■ BEREITGESTELLTER TEXT:
○ ○ ○ ○

Corona-Hysterie
Das Coronavirus macht gerade die ganze Welt verrückt. Es wird intensiv nach den Ursachen und möglichen Verantwortlichen gesucht. Es gibt schon Verschwörungstheorien und Hamsterkäufe. Die Fakten erreichen in den Medien vieler Länder das mehrfache ihrer tatsächlichen Größe.
Im gleichen Zeitraum werden ca. 130 Menschen Corona-krank und ca. 130 Menschen Influenza-tot.
Worüber wird gesprochen? Was wird als Killer-Virus bezeichnet? Wovon haben die Menschen Angst? Wegen was werden Flughäfen und Grenzen dicht gemacht?
Wir haben verlernt mit Fakten umzugehen, da die scheinbar sichere Welt und flächendeckende medizinische Versorgung uns das Gefühl der absoluten Sicherheit vermitteln versuchen.
Das ist aber ein anderes Thema.
Lieferengpässe für Medikamente
Was dem Gesundheitswesen zunehmend Kopfschmerzen bereitet sind die Lieferenengpässe. In der ersten Linie geht es um die Erzeugnisse der Pharmaindustrie. „Plötzlich“ haben wir feststellen müssen, dass die meisten Grundstoffe für die wichtigsten Medikamente in China produziert werden.

○ ○ ○ ○

■ BEREITGESTELLTE EINTRÄGE:
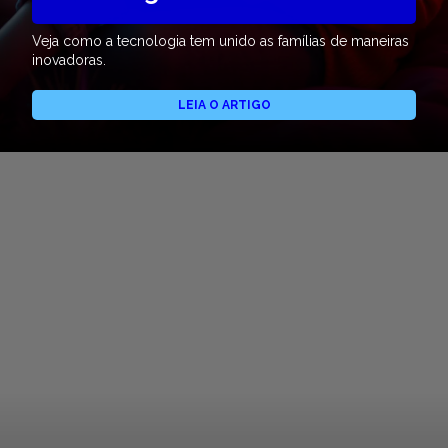
Veja como a tecnologia tem unido as famílias de maneiras
inovadoras.
LEIA O ARTIGO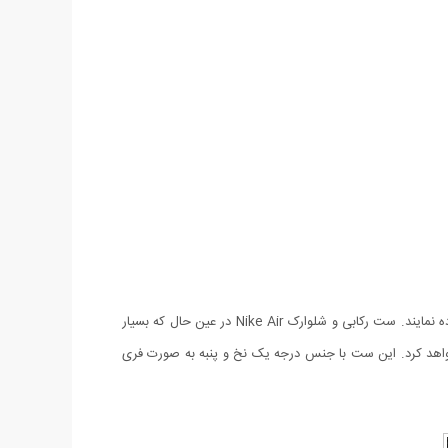
امروزه آقایان به دنبال لباس هایی راحت و در عین حال شیک و خوش استایل هستند که در منزل یا خارج از منزل هنگام مسافرت، باشگاه یا ... استفاده نمایند. ست رکابی و شلوارک Nike Air در عین حال که بسیار
اهد کرد. این ست با جنس درجه یک نخ و پنبه به صورت فری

○ ○ ○ ○

■ ZU ERLEDIGENDE AUFGABEN:
A: Fasse den Text zur Corona-Hysterie in zwei Sätzen zusammen.
B: Tippe aus dem Text zur Corona-Hysterie den Abschnitt ab, der mit den Worten „Corona-Hysterie“ beginnt und nach den Worten „ein anderes Thema.“ endet.
C: In welchem Land werden laut dem Text zur Corona-Hysterie die meisten Grundstoffe für die wichtigsten Medikamente produziert?
Die Einträge stammen aus einer anderen Quelle als der Text.

■ LÖSUNGEN IN REIHENFOLGE:
A: Das Coronavirus macht die ganze Welt verrückt, es gibt Verschwörungstheorien und Hamsterkäufe, und die Fakten erreichen in den Medien vieler Länder ein Mehrfaches ihrer tatsächlichen Größe. Außerdem bereiten Lieferengpässe bei Medikamenten dem Gesundheitswesen zunehmend Kopfschmerzen, und man hat feststellen müssen, dass die meisten Grundstoffe für die wichtigsten Medikamente in China produziert werden.

B:
Corona-Hysterie
Das Coronavirus macht gerade die ganze Welt verrückt. Es wird intensiv nach den Ursachen und möglichen Verantwortlichen gesucht. Es gibt schon Verschwörungstheorien und Hamsterkäufe. Die Fakten erreichen in den Medien vieler Länder das mehrfache ihrer tatsächlichen Größe.
Im gleichen Zeitraum werden ca. 130 Menschen Corona-krank und ca. 130 Menschen Influenza-tot.
Worüber wird gesprochen? Was wird als Killer-Virus bezeichnet? Wovon haben die Menschen Angst? Wegen was werden Flughäfen und Grenzen dicht gemacht?
Wir haben verlernt mit Fakten umzugehen, da die scheinbar sichere Welt und flächendeckende medizinische Versorgung uns das Gefühl der absoluten Sicherheit vermitteln versuchen.
Das ist aber ein anderes Thema.

C: In China.